Bom Paket Gegerkan Negara Surga Crazy Rich Monako sampai Prancis

Bom Paket Pecah di Monako, Menyebarkan Ketakutan hingga Prancis

Bom Paket Gegerkan Negara Surga Crazy – Sebuah ledakan bom paket dilaporkan terjadi di gedung residen Monako pada Senin (29/6), menyebabkan cedera pada tiga individu yang dianggap sebagai oligarki Ukraina. Menteri Negara Monako, Christophe Mirmand, memberi pernyataan kepada BFM TV bahwa pelaku masih buron dan diduga melarikan diri ke Prancis.

Penyelidikan Bersama Monaco dan Prancis

Media Prancis serta Ukraina menyebut insiden ini sebagai upaya pembunuhan yang menargetkan seorang oligarki asal Ukraina. Rekaman CCTV menunjukkan seseorang meletakkan ransel di pintu masuk apartemen sebelum ledakan terjadi. Monaco Matin juga membagikan gambar yang menunjukkan pelaku mengenakan topi serta pakaian berwarna gelap, sambil membawa tas putih.

“Saat ini, kami sedang berburu pelaku yang belum diketahui identitasnya. Insiden ini tidak dianggap sebagai serangan teroris,” kata Mirmand.

Otoritas lokal mengatakan pelaku berjumlah satu orang. Tiga korban utama masih menjalani perawatan di rumah sakit. Seorang perempuan, identitasnya tidak diungkap, mengalami cedera terparah. Selain itu, bagian bawah tubuh beberapa korban juga rusak.
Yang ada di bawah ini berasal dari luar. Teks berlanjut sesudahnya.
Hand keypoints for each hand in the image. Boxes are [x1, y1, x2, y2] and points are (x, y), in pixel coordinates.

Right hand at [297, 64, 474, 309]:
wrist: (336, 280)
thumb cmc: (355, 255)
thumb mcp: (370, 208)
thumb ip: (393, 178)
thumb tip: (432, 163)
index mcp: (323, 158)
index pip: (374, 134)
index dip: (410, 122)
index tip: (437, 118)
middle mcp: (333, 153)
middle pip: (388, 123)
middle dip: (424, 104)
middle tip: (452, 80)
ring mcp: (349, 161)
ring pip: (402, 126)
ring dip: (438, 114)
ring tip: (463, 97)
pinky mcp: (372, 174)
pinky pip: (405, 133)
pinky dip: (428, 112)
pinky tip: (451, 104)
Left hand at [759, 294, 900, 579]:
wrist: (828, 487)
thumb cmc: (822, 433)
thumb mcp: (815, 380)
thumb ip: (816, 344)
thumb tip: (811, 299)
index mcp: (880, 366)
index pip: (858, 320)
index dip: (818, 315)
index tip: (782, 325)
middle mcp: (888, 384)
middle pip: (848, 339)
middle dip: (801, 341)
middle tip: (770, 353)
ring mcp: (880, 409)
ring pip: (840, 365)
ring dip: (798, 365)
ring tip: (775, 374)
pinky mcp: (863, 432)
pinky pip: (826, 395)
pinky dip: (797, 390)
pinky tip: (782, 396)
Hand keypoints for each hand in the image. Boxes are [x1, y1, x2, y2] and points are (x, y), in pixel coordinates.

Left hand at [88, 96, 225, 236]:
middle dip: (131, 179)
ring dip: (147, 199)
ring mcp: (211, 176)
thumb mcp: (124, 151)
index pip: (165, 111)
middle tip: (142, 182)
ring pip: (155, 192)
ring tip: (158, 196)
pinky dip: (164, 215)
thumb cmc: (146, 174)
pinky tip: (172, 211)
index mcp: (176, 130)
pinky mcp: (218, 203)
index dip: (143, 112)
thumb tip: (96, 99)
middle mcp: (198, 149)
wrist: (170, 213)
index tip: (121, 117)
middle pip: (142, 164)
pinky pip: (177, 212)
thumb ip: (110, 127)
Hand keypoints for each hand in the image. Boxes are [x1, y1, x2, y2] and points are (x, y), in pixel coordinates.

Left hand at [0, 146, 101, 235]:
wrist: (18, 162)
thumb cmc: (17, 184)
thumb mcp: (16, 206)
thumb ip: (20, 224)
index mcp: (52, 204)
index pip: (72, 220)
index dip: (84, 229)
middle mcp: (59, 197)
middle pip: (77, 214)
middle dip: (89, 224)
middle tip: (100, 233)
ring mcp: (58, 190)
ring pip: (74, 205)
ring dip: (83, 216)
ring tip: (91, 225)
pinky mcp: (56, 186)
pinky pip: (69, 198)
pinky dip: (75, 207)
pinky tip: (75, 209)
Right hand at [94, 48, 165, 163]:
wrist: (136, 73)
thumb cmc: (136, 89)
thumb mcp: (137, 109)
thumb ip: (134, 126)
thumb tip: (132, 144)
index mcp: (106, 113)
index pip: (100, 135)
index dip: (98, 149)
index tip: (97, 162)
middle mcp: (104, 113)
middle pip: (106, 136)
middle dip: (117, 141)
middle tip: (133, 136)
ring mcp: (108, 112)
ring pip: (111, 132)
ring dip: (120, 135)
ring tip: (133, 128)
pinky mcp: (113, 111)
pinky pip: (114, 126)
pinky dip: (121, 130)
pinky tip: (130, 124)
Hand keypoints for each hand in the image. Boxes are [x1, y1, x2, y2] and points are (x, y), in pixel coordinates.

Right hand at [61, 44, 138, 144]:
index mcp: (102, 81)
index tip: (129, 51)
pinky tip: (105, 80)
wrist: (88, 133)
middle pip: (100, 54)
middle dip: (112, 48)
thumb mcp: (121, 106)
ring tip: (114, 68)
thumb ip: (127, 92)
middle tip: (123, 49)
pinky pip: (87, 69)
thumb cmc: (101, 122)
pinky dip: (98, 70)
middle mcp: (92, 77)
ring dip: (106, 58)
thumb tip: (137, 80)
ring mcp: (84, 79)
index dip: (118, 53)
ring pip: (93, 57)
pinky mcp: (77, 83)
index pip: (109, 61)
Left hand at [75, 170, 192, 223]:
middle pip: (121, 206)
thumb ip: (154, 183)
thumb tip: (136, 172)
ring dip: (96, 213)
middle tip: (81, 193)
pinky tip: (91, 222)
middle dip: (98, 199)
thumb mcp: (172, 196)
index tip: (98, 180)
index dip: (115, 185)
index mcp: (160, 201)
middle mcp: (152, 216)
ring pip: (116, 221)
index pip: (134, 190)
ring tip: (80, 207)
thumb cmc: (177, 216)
Identitas Korban dan Kondisi Mereka

Menurut Mirmand, para korban akan mendapatkan pengobatan lanjut di kota Nice atau Marseille, Prancis. Seorang pria muda juga terluka, tetapi tidak separah korban lainnya. Beberapa pihak menolak memberikan rincian lebih lanjut tentang penyelidikan maupun mengonfirmasi identitas para korban.

Monako, sebuah negara kecil di Eropa, dikenal sebagai destinasi wisata kasino dan kapal pesiar mewah. Wilayah ini berbatasan langsung dengan Laut Mediterania dan Prancis. Karena mayoritas penduduknya adalah orang kaya, sistem keamanan di sini sangat ketat. Tidak ada pemeriksaan perbatasan dengan Prancis, sementara Italia berada di dekat wilayah tersebut.

Sosok Vadym Yermolaiev, Tersangka Sasaran Serangan

Media Prancis dan Ukraina menyebutkan bahwa korban yang ditargetkan adalah Vadym Yermolaiev, mantan pengembang properti dari Dnipro, Ukraina. Ia meninggalkan Ukraina beberapa tahun silam, melepaskan kewarganegaraannya, dan kini tinggal di Siprus. Pada Desember 2023, pemerintah Ukraina memberi sanksi terhadapnya karena dugaan keterlibatan bisnis di wilayah Krimea yang dijarah Rusia.

Dalam wawancara dengan RBC-Ukraine pada 2024, Yermolaiev membantah memiliki atau mengelola bisnis apa pun di Krimea. Mirmand tidak menyatakan pendapat terkait apakah Yermolaiev adalah sasaran serangan tersebut.